I considered his words. They made perfect sense. Damn. Why couldn’t the bad guys all wear black hats and twirl their mustaches? “What are you planning, Nathan?”
“I’m not lacking in connections or money to pay for the right kind of help. I’m going to take delivery of the crate, and I’m going to shelter those girls while they apply for asylum. With Wallace out of the picture, there are no more payments, no more shipments, and no more problems,” he said, his eyes sweeping back and locking with my own. “Nobody was supposed to know about this. How exactly did you find out about the shipment?”
“What do you know about computers?” I asked quietly.
“Not much. But what does that matter? Didn’t you hear what I just said? How do you know about the shipment?”
“I didn’t come here to be with you, Nathan. I c
ame here because Captain Pierce wants access to your computer. He knew about the shipment. He thinks you’re still involved with the Irish mob.”
It was all out in the open now. No more secrets. Captain Pierce was building a case. He was setting Nathan up for a fall, and I was just one of the pawns.

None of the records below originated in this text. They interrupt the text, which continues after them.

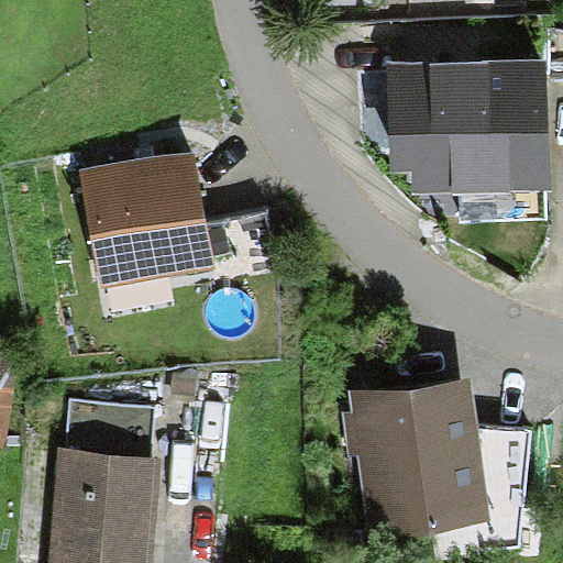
[(552,190),(548,59),(389,65),(393,170),(411,169),(412,196),(462,194),(463,221),(545,218),(544,190),(552,190)]
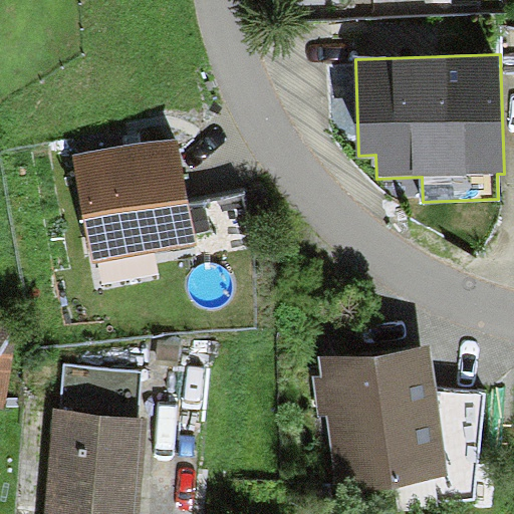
[(200,245),(180,137),(77,156),(97,264),(200,245)]
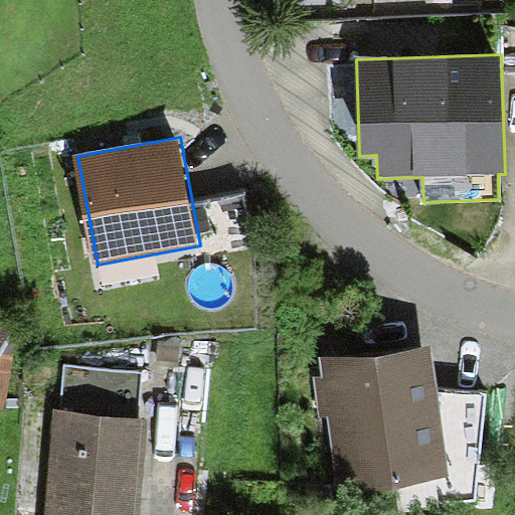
[(0,410),(10,412),(24,316),(0,312),(0,410)]
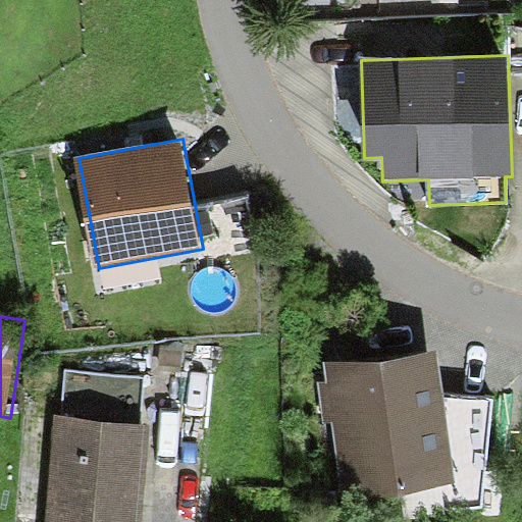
[(437,349),(326,364),(346,502),(404,493),(407,509),(484,507),(491,400),(446,398),(437,349)]
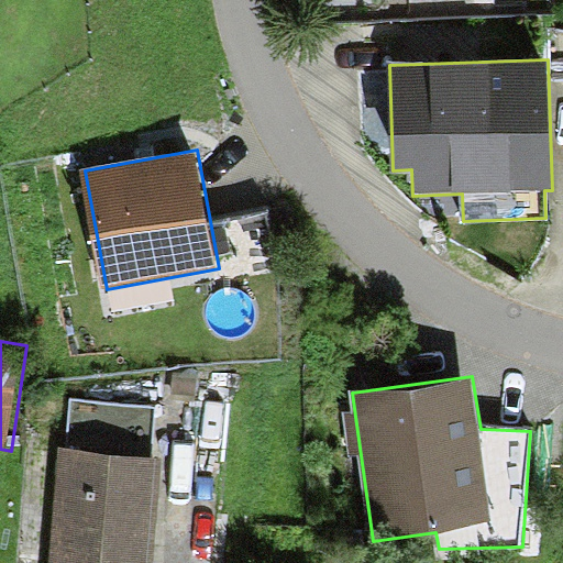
[(72,399),(67,449),(151,457),(156,407),(72,399)]
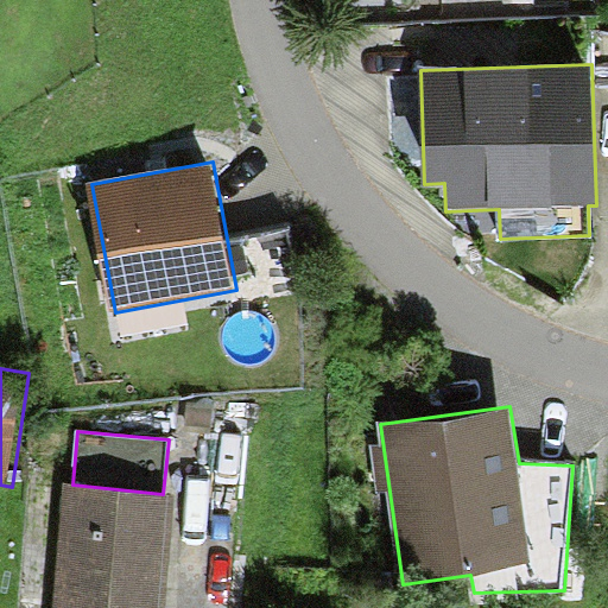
[(73,485),(62,483),(52,607),(165,607),(173,494),(163,494),(73,485)]
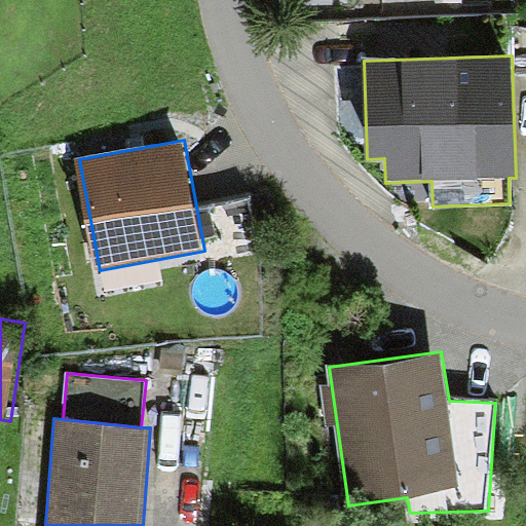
All buildings are outlined.
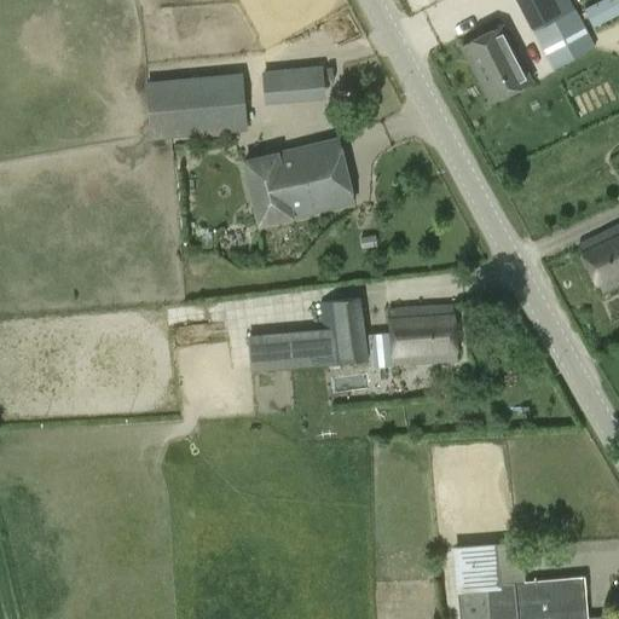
[(516,0),(554,70),(595,47),(570,0),(516,0)]
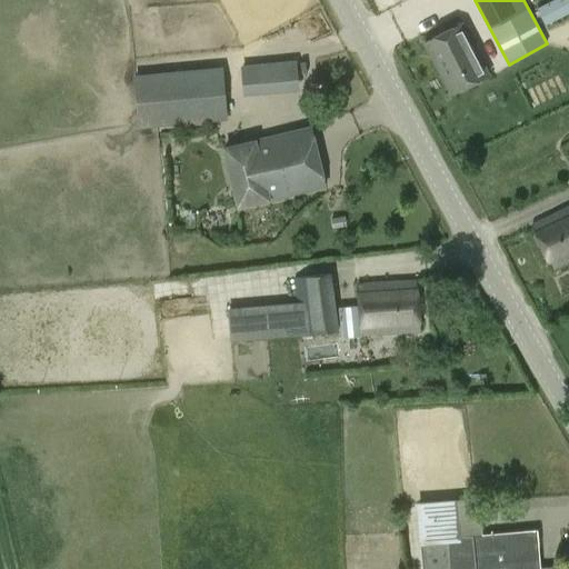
[(417,30),(448,93),(489,72),(458,9),(417,30)]
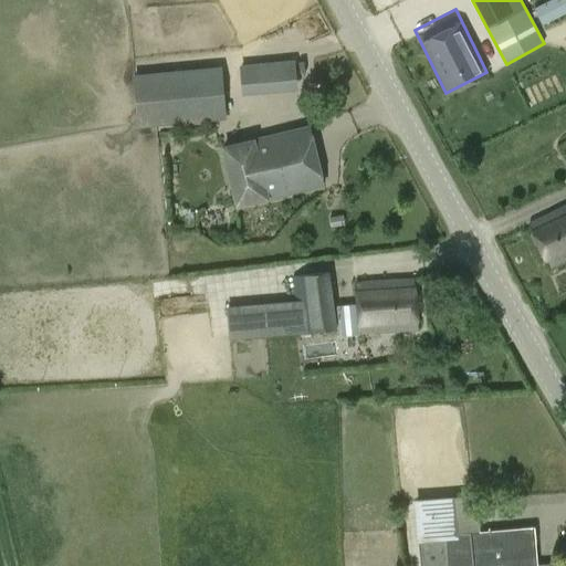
[(295,58),(240,62),(242,91),(297,86),(295,58)]
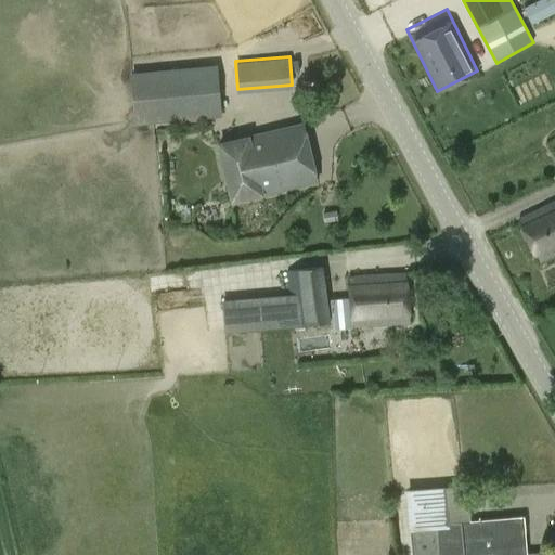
[(130,76),(136,124),(220,115),(215,67),(130,76)]
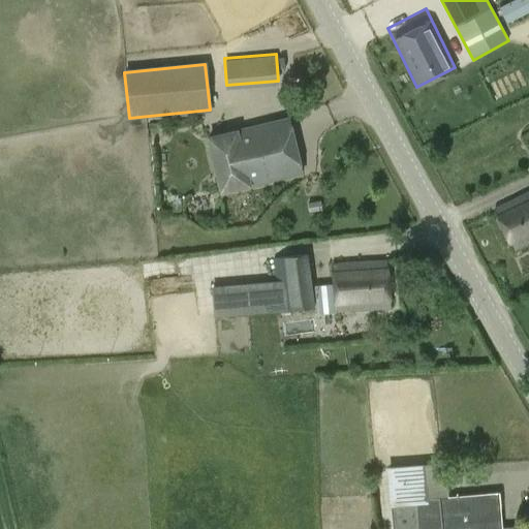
[(209,138),(222,190),(303,172),(289,119),(209,138)]
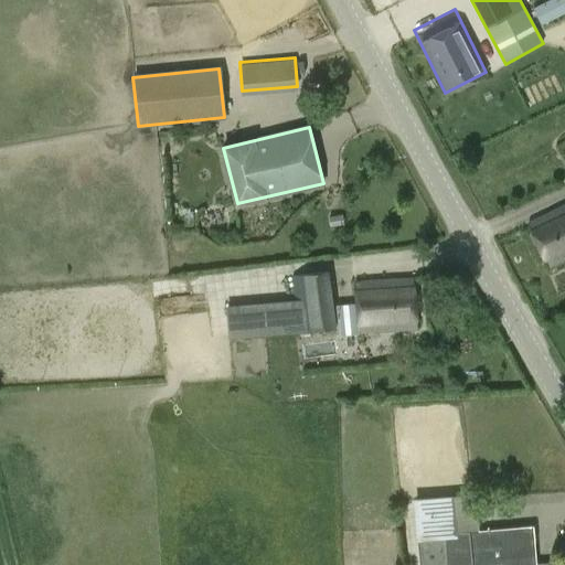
[(564,203),(528,223),(550,267),(564,259),(564,203)]
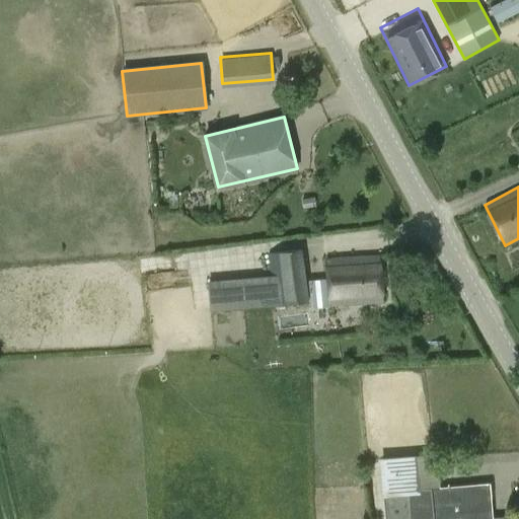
[(208,281),(210,310),(274,305),(275,307),(307,304),(302,247),(271,250),(274,275),(208,281)]
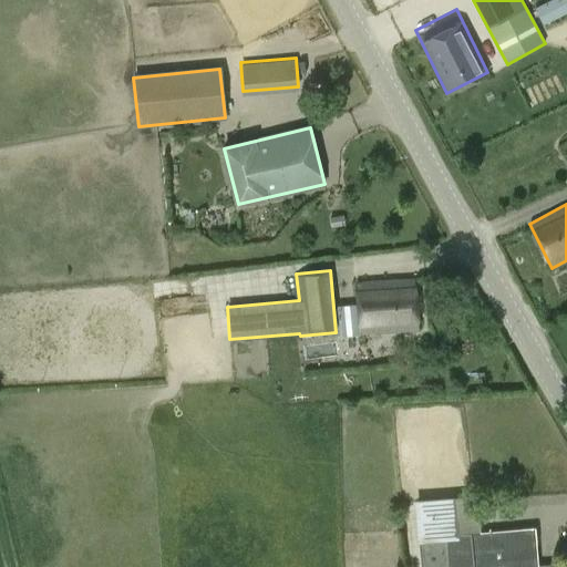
[(340,336),(362,333),(419,330),(414,278),(358,282),(360,302),(338,303),(340,336)]
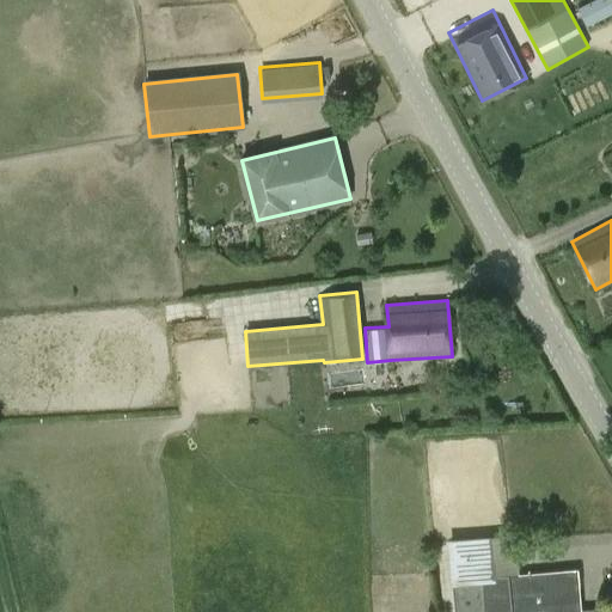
[(580,611),(577,567),(493,574),(490,538),(448,542),(456,611),(580,611)]
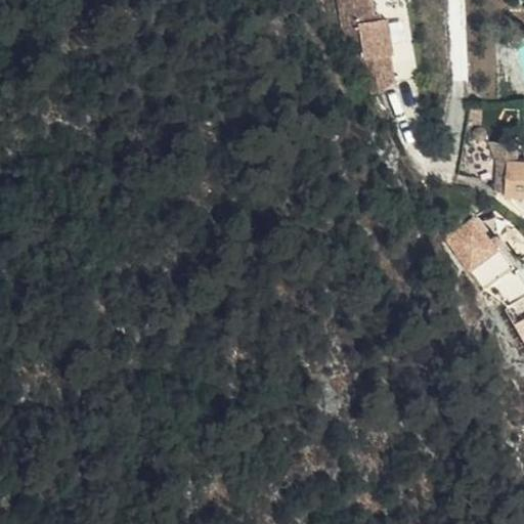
[(372,0),(340,0),(351,63),(363,61),(391,57),(393,57),(387,19),(376,22),(372,0)]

I closed my eyes for a moment, letting that realization set in. I believed every word Nathan had said thus far. There was too much that just didn’t add up on Captain Pierce’s side of things, too many questions he didn’t have answers for.
Part of me felt relieved. Nathan wasn’t a sex trafficker. He hadn’t lied to me—not in the way I’d thought, at least. But another part of me felt sick all over again. Captain Pierce and God knows who else in the department had a connection with the Irish mob. That meant they were complicit in murdering thirty-six women and children and trafficking countless others. My whole world was crumbling around me. The cops were supposed to be the good guys…
And clearly, I didn’t know Nathan as well as I’d thought. Maybe he was trying to do the right thing, but he’d had no qualms about hiding it from me. What exactly was his game plan, anyway—to disappear from my life, to hide out in this safe house until the threat passed, and then just waltz back up to me once it as all over?
I needed to be careful around him. Despite how much he had changed, it was obvious that he still thought of himself first and everyone else second.
I looked down to the floor, and almost embarrassed feeling rolling through me for not seeing this sooner. I was a detective. I should have seen this coming, asked more questions, demanded more answers. After all of this, Pierce was just setting me up as collateral damage.
“Sandra, if Captain Pierce is involved, this whole thing might go deeper than even I suspected. I knew Mr. Wallace had men on the inside, but I never would have guessed the good captain was one of them. If he gets access to my computer…”
“What is on the computer, Nathan?”
“Leverage.”
I snarled. I was tired of his cryptic bullshit, his “cover my ass” attitude. “What the hell do you mean?”